Texto extraído
────
No campo dos dados econômicos, os indicadores já disponíveis para o segundo trimestre apresentaram retrações menos intensas do PIB nas principais economias do que se receava inicialmente, e as informações contemporâneas apontam para forte expansão no início do terceiro trimestre. Embora haja dúvidas pertinentes sobre a sustentação da retomada quando confrontados com a saída dos estímulos fiscais, o fato relevante no presente é que a retomada global ocorre em forte ritmo.
Esses elementos em conjunto – baixo risco de novos episódios de lockdown, retomada econômica robusta, perspectivas quanto a disponibilidade de vacina no horizonte próximo, estímulos econômicos agressivos – sugerem que o ambiente para os ativos de risco globais continuará favorável no curto prazo.
No Brasil, os ativos domésticos se beneficiaram novamente do aumento do apetite global a risco e apresentaram fortes ganhos no mês de julho. Contribuíram também para o bom desempenho novos sinais de crescimento vigoroso na esteira da reabertura da economia, dando continuidade às revisões das projeções para a queda do PIB em 2020 – atualmente inferiores a 6%. Favorece também manutenção do armistício entre o governo e demais poderes.
O cenário à frente, entretanto, mostra-se nebuloso, na medida em que há um encontro marcado com a dura realidade das limitações fiscais no pós-pandemia. De fato, assistiremos no mês de agosto o acirramento das discussões em torno de temas espinhosos como a substituição do auxílio emergencial, além das já conhecidas pressões por aumento de gastos.
Nesse sentido, os primeiros sinais não parecem construtivos. Identificamos três grandes fontes de pressão sobre a política fiscal: extensão do auxílio emergencial; viabilização de recursos para obras públicas; nova rodada de auxílio aos estados. Tais demandas impõem elevado risco de flexibilização, ainda que temporária, no teto de gastos.
Quanto à estratégia do fundo, entendemos que o mercado acionário continua sendo o maior beneficiário desse ambiente de reabertura econômica, redução dos riscos de segunda onda da Covid, e gigantesco suporte monetário e fiscal. Dessa forma, mantemos nossa posição ativa nas bolsas americanas e europeia. Por outro lado, após o forte rally nas últimas semanas, e diante das incertezas na condução da política fiscal no pós-pandemia, julgamos ser prudente reduzir nossa exposição risco no mercado de ações doméstico.
────
Registros fornecidos

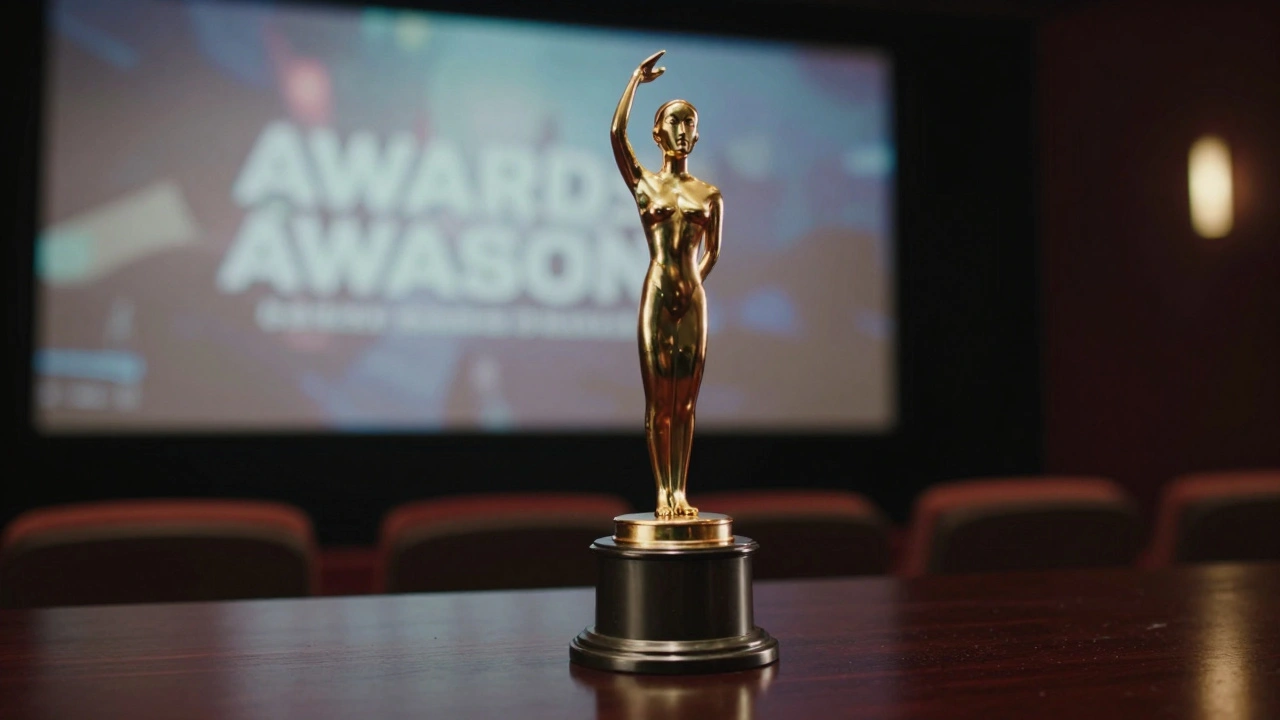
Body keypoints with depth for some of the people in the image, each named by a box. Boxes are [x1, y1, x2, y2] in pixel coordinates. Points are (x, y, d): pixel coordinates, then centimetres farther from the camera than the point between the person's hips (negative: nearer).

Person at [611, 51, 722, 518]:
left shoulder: (709, 194, 11)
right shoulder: (643, 183, 7)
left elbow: (713, 252, 12)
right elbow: (617, 133, -6)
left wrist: (694, 285, -4)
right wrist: (636, 79, 0)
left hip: (693, 300, 2)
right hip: (656, 297, -2)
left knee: (686, 400, 4)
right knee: (658, 399, 0)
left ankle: (680, 492, 10)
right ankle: (663, 492, 6)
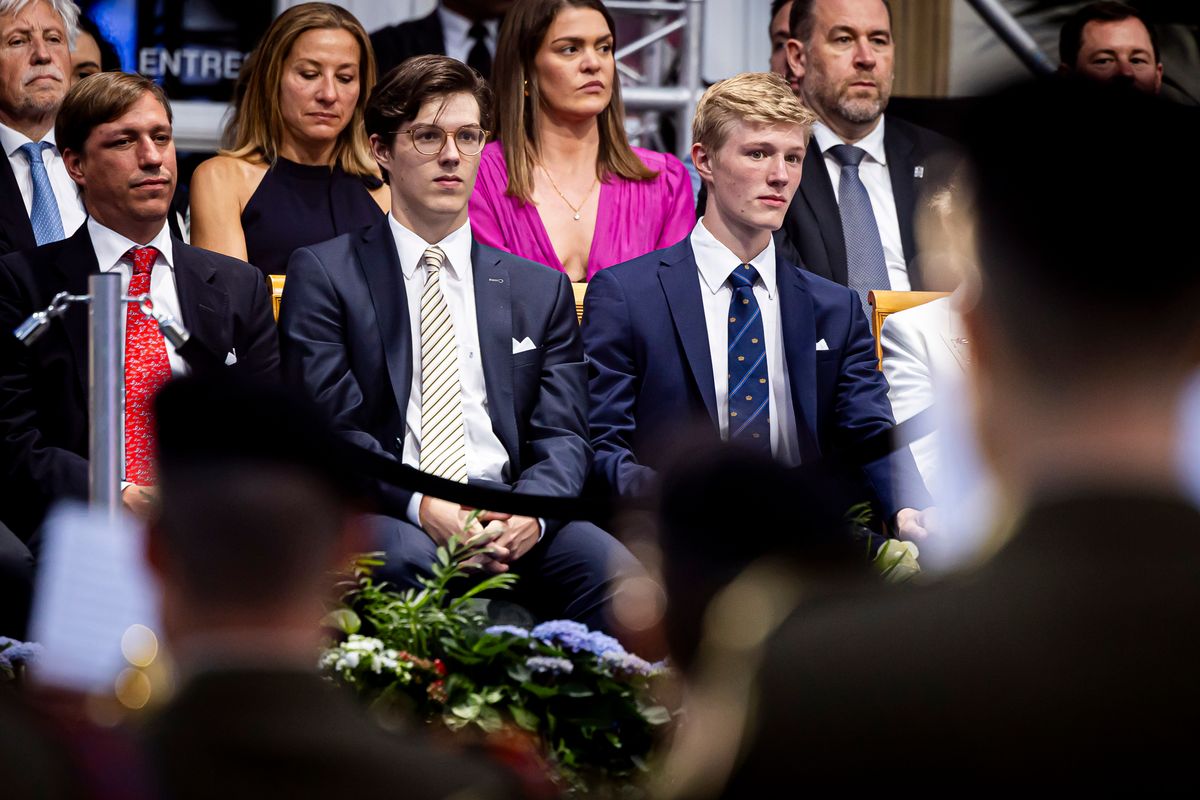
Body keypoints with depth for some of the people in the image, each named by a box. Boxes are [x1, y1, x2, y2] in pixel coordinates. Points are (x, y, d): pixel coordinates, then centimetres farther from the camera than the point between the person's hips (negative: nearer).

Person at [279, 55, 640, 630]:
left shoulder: (541, 290, 20)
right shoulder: (323, 274, 9)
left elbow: (563, 435, 12)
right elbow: (328, 426, -1)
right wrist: (419, 505, -18)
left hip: (509, 519, 3)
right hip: (386, 517, -2)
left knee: (613, 571, -30)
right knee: (405, 560, -39)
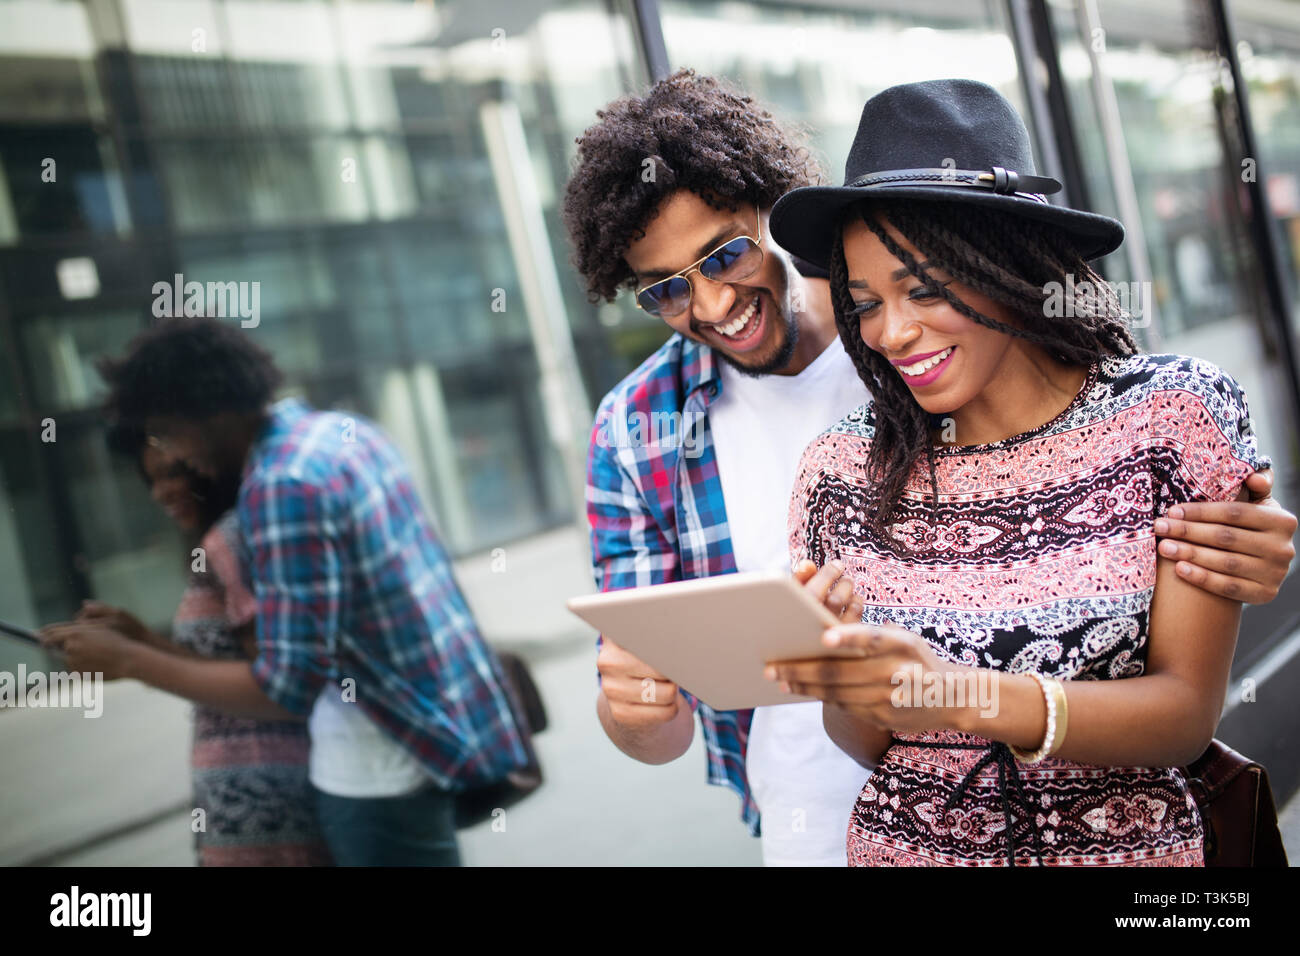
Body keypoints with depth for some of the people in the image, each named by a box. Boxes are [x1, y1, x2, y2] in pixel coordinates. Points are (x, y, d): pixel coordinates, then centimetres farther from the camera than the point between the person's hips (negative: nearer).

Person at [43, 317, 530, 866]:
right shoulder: (342, 428, 6)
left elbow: (287, 690, -23)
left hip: (383, 764, -9)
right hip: (440, 726, 9)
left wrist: (130, 661, -15)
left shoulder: (281, 487, -22)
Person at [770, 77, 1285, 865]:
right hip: (903, 845, 2)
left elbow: (1188, 712, -9)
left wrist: (963, 694, -23)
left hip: (1127, 846, -1)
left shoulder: (1176, 416, -6)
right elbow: (868, 744, 3)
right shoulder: (845, 471, -4)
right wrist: (845, 684, -18)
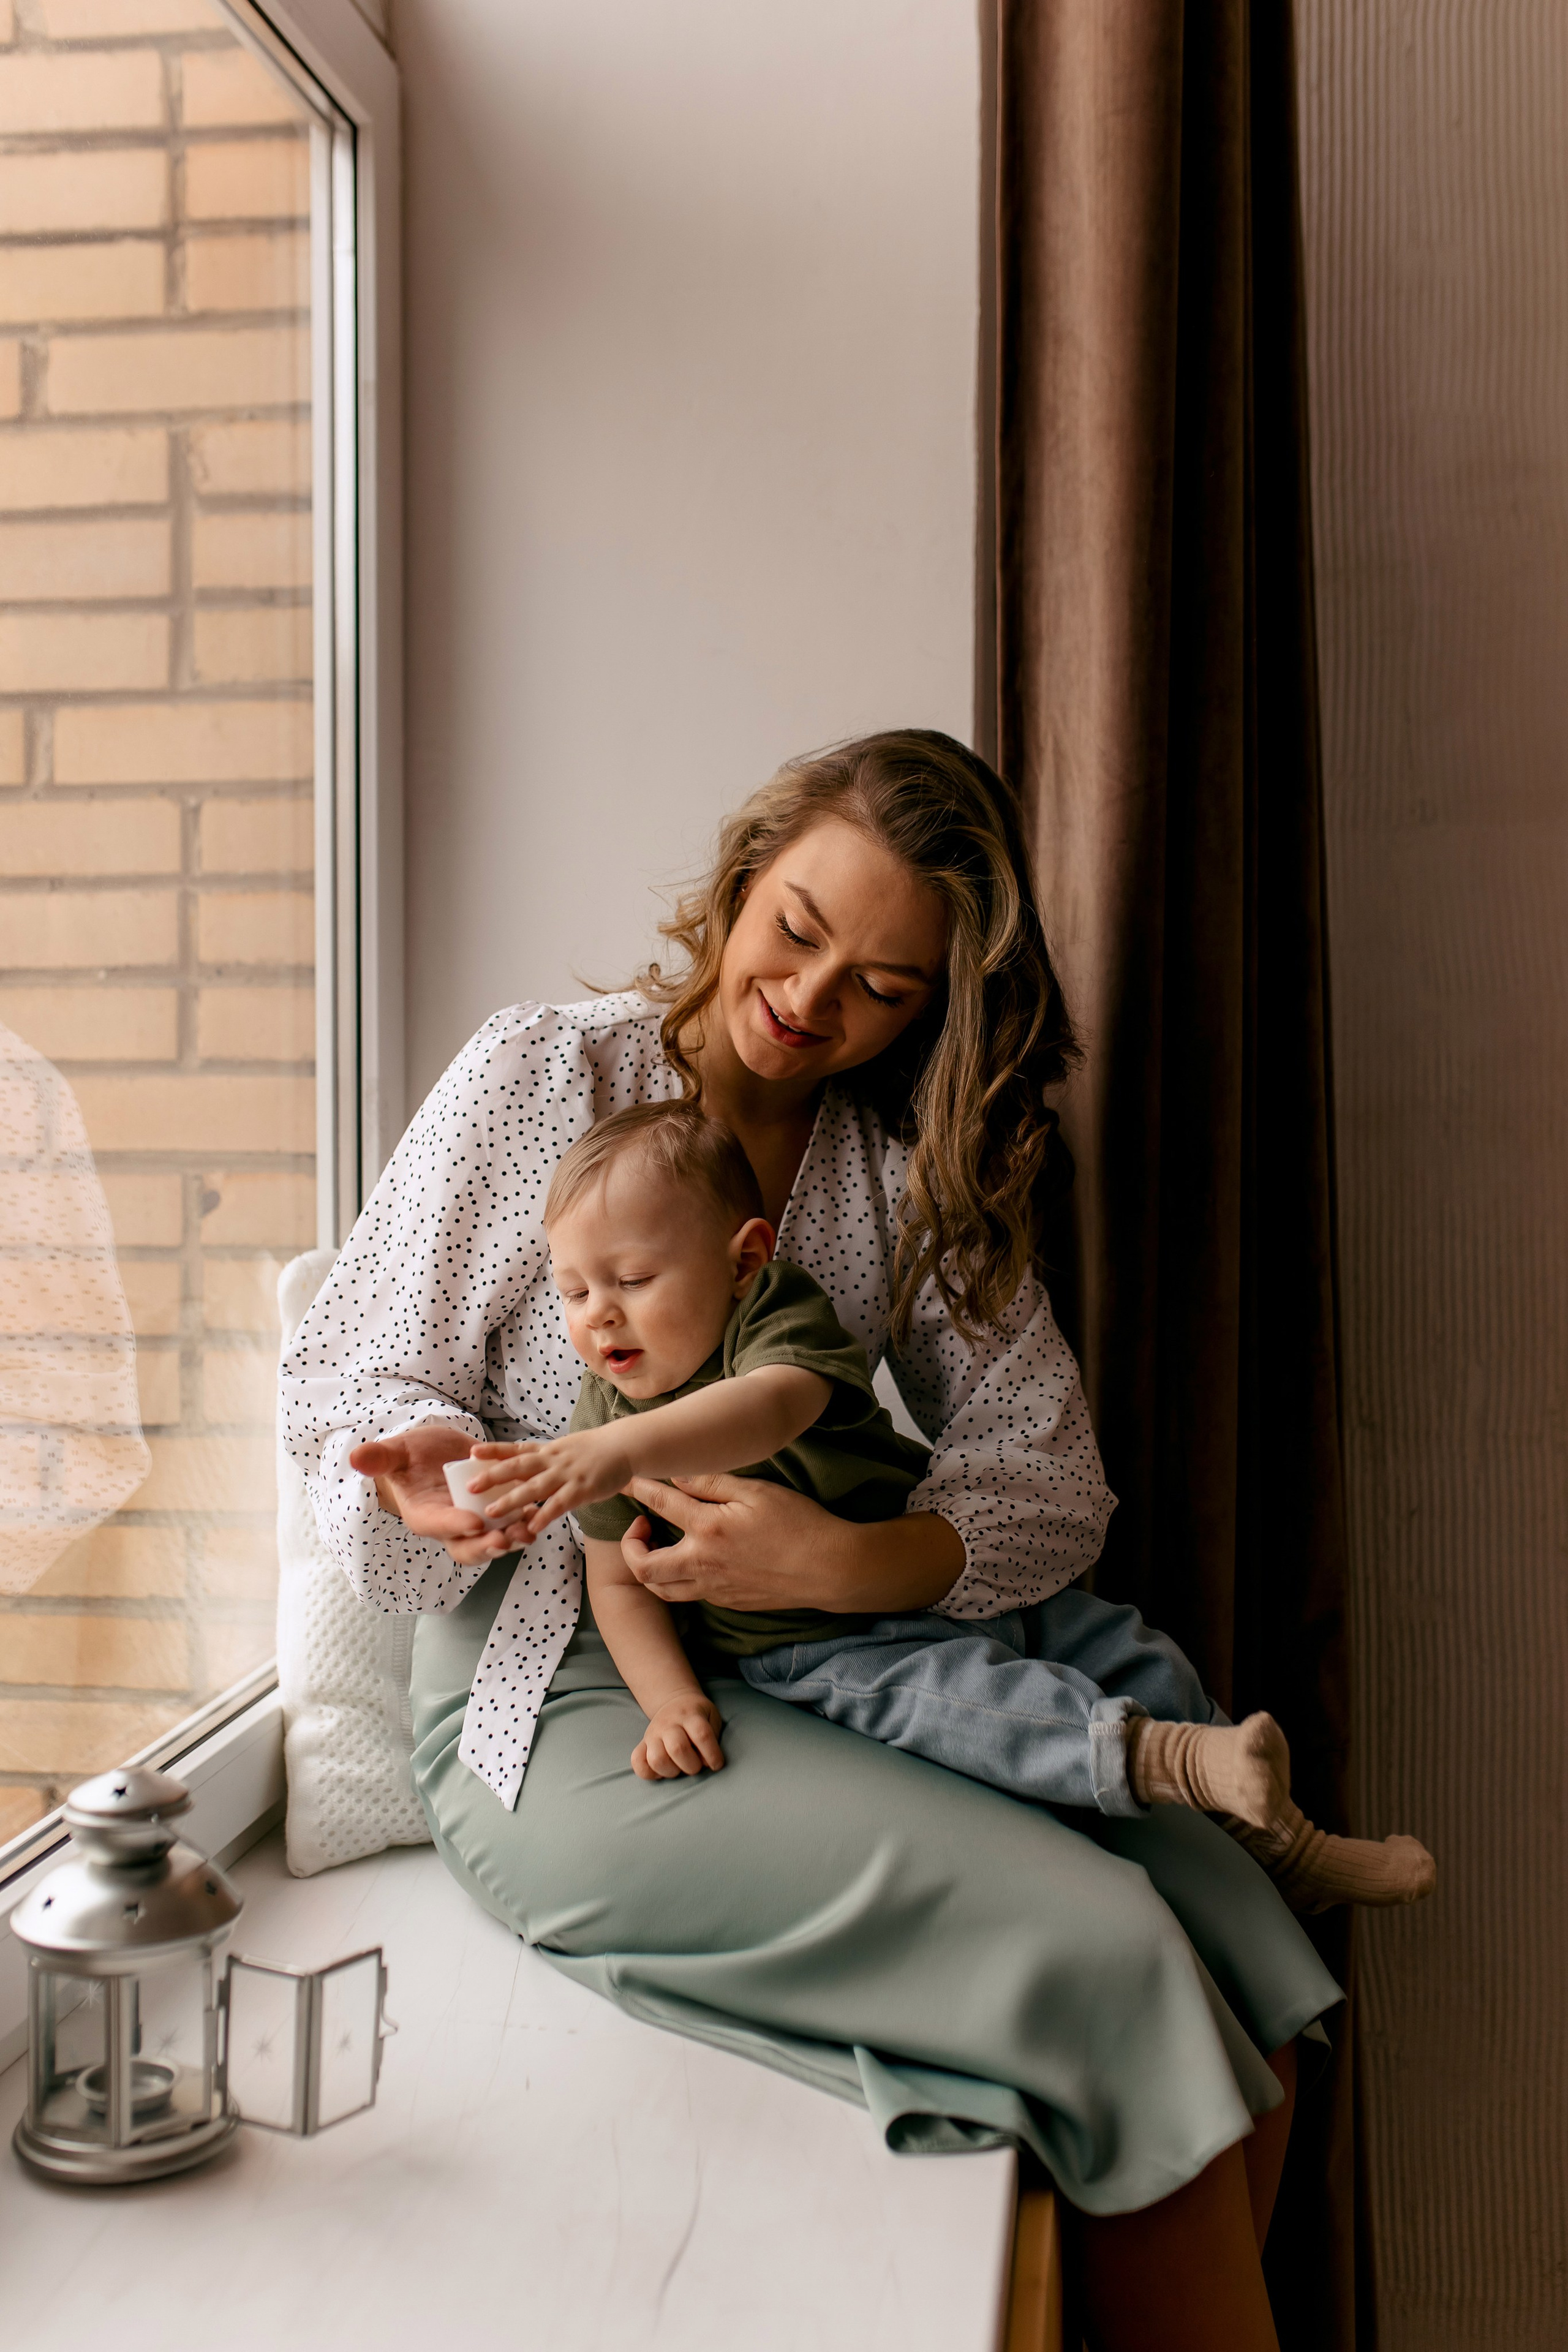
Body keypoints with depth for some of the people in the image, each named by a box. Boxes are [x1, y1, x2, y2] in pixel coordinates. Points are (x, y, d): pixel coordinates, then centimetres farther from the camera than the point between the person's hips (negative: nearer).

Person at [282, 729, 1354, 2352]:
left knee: (1247, 1984, -15)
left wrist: (848, 1563, -21)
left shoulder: (916, 1174, 8)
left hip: (835, 1668, 5)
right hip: (562, 1708, -4)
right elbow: (349, 1373, 0)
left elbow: (1050, 1475, 0)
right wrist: (424, 1465, -24)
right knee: (1103, 1951, -22)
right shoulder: (538, 1079, -2)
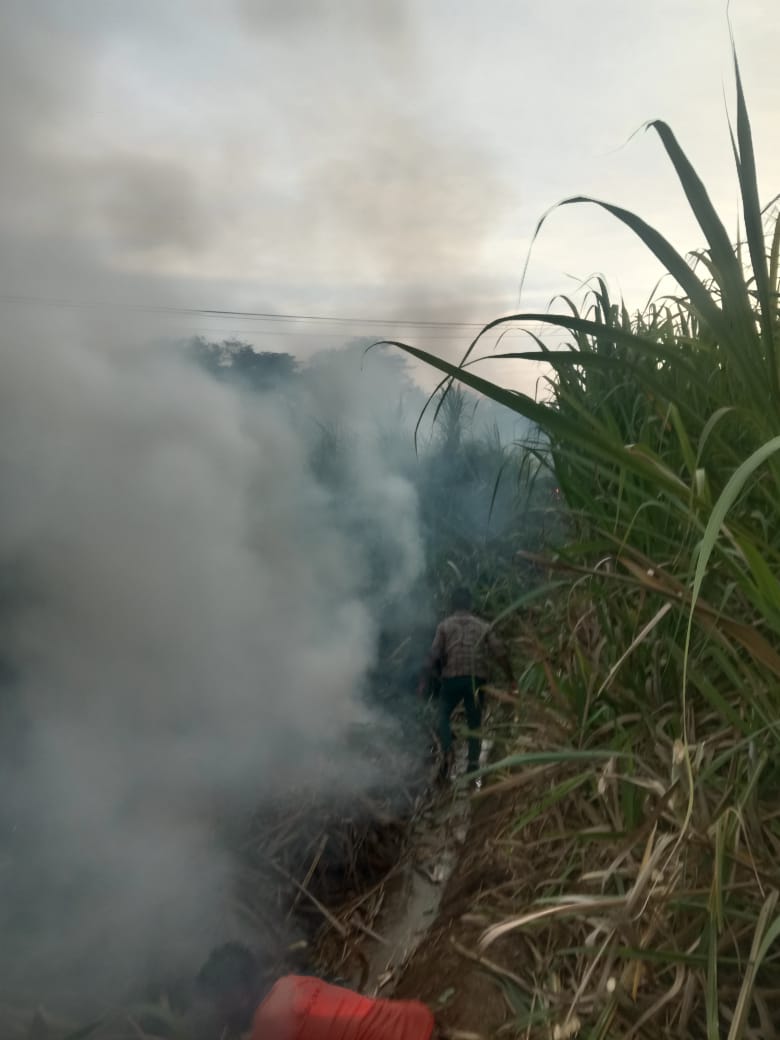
────
Conjunto de tarefas
(a) Responda às perguntas a seguir com base no comentário econômico.
(i) De acordo com o comentário, as projeções atuais para a queda do PIB brasileiro em 2020 são inferiores a que percentual?
(ii) Quais são as três fontes de pressão sobre a política fiscal identificadas no comentário?
(iii) Em quais bolsas o fundo mantém posição ativa?
(b) Escreva a continuação do comentário econômico a partir do ponto em que ele termina.
Os registros não têm relação com o comentário econômico.

Respostas por item
(a)
(i) Inferiores a 6%.
(ii) A extensão do auxílio emergencial, a viabilização de recursos para obras públicas e uma nova rodada de auxílio aos estados.
(iii) Nas bolsas americanas e europeia.

(b)
No mercado de juros, encerramos nossa exposição na parte curta da curva nominal, pois entendemos que o BC irá finalizar o ciclo de cortes da Selic após a reunião de agosto. Além disso, o prêmio remanescente nos parece associado mais claramente aos riscos fiscais do que à perspectiva futura da política monetária. Contudo, mantemos ainda uma posição aplicada na parte intermediária da curva de juros reais, que também apresenta um prêmio atrativo, mas ao mesmo tempo oferece alguma proteção para eventual acirramento das preocupações com a política fiscal.
No mercado de câmbio, mantemos a abordagem tática adotada nos últimos meses. Não subscrevemos a tese de que a forte desvalorização do dólar observada nas últimas semanas seja resultado de eventuais temores quanto ao debasement da moeda americana. Ao contrário, identificamos nesse movimento um componente eminentemente cíclico, resultante da melhora na percepção quantos aos fundamentos das demais economias desenvolvidas, com consequente reversão na forte demanda por liquidez observada nos estágios iniciais da crise. Entendemos que uma vez superada a recente onda de contágio, a economia americana retomará a trajetória de forte recuperação, e os melhores fundamentos econômicos e institucionais voltarão a prevalecer, aliviando as pressões sobre o dólar.